(Pose landmark coordinates)
::::

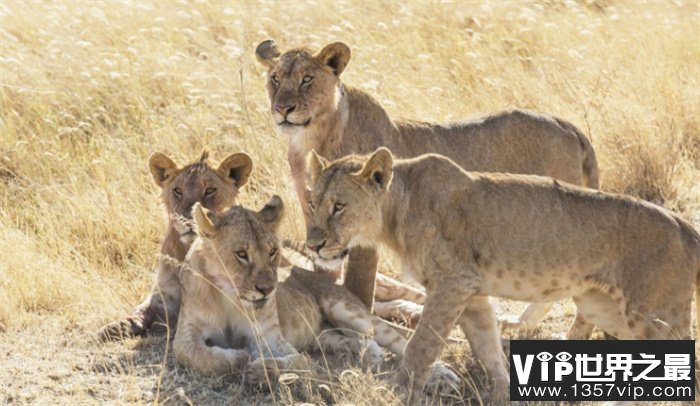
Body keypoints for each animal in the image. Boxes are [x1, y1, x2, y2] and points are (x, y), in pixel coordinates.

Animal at [97, 150, 253, 340]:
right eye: (178, 191)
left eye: (210, 190)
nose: (188, 220)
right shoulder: (164, 294)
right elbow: (140, 309)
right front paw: (116, 327)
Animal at [175, 197, 460, 394]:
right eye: (241, 254)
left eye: (272, 252)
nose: (268, 289)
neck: (228, 294)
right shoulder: (187, 328)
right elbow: (191, 354)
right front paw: (237, 357)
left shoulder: (268, 338)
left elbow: (300, 362)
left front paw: (259, 369)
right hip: (324, 337)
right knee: (361, 340)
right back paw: (371, 356)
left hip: (344, 307)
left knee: (400, 341)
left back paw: (443, 375)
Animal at [254, 39, 600, 334]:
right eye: (275, 78)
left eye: (307, 79)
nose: (283, 109)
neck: (311, 139)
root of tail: (570, 127)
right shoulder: (316, 220)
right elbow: (325, 270)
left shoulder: (363, 231)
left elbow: (358, 286)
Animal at [304, 147, 700, 396]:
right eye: (311, 203)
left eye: (339, 206)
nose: (313, 245)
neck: (396, 209)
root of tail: (685, 227)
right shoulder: (472, 293)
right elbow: (489, 351)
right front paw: (505, 392)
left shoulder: (452, 282)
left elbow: (421, 347)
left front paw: (398, 392)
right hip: (603, 309)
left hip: (654, 317)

::::

* **Task to complete**:
Word for word, write out each of the records, but not the pictures.

* **Written response**:
Body keypoints for each animal in the image. Boxes are [x1, y1, x2, y2] and points are (x, y), in pixel coordinates.

Animal at [97, 150, 253, 340]:
right eye: (178, 191)
left eye: (210, 190)
nose: (188, 220)
right shoulder: (164, 294)
right elbow: (140, 309)
right front paw: (116, 327)
Animal at [175, 197, 460, 394]:
right eye: (241, 254)
left eye: (272, 252)
nose: (268, 289)
neck: (228, 294)
right shoulder: (187, 328)
right elbow: (191, 354)
right front paw: (237, 357)
left shoulder: (268, 338)
left elbow: (300, 362)
left front paw: (259, 369)
right hip: (324, 337)
right knee: (361, 340)
right back paw: (371, 356)
left hip: (344, 307)
left knee: (400, 341)
left back paw: (443, 375)
Animal at [254, 39, 600, 334]:
right eye: (275, 78)
left eye: (307, 79)
nose: (283, 109)
neck: (311, 139)
root of tail: (570, 127)
right shoulder: (316, 220)
right elbow: (325, 270)
left shoulder: (363, 231)
left elbow: (358, 286)
Animal at [304, 147, 700, 396]:
right eye: (311, 203)
left eye: (339, 206)
nose: (313, 245)
neck: (396, 209)
root of tail: (685, 227)
right shoulder: (472, 293)
right elbow: (489, 351)
right front paw: (505, 392)
left shoulder: (452, 282)
left elbow: (421, 347)
left front paw: (398, 392)
right hip: (603, 309)
left hip: (654, 317)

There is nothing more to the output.